**To do**
Look through the material below and copy every line containing the word "Pockets".

**Information provided**

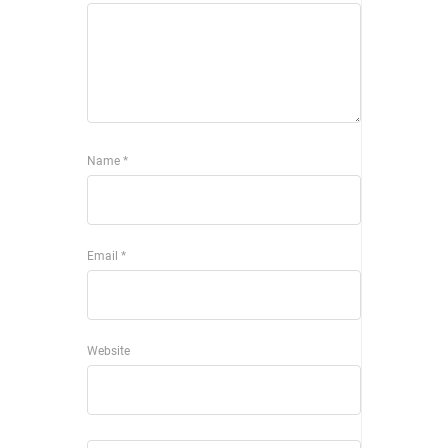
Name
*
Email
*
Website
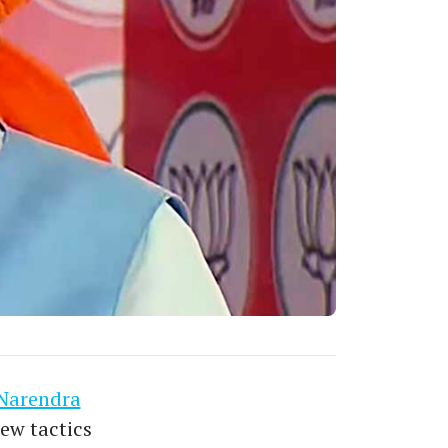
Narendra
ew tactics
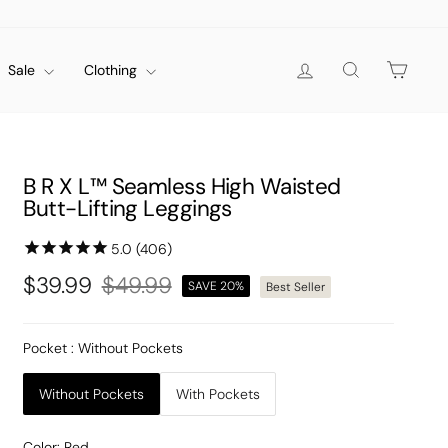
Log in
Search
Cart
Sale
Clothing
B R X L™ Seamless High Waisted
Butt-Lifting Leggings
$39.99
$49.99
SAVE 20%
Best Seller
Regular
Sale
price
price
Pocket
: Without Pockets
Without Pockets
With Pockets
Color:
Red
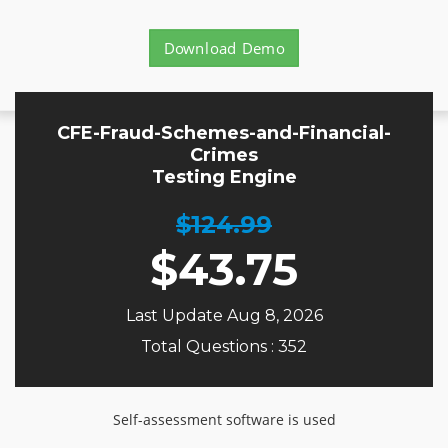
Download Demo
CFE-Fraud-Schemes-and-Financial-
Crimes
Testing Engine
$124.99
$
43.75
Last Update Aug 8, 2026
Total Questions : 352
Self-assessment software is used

**Reply to the task**
: Without Pockets
Without Pockets
With Pockets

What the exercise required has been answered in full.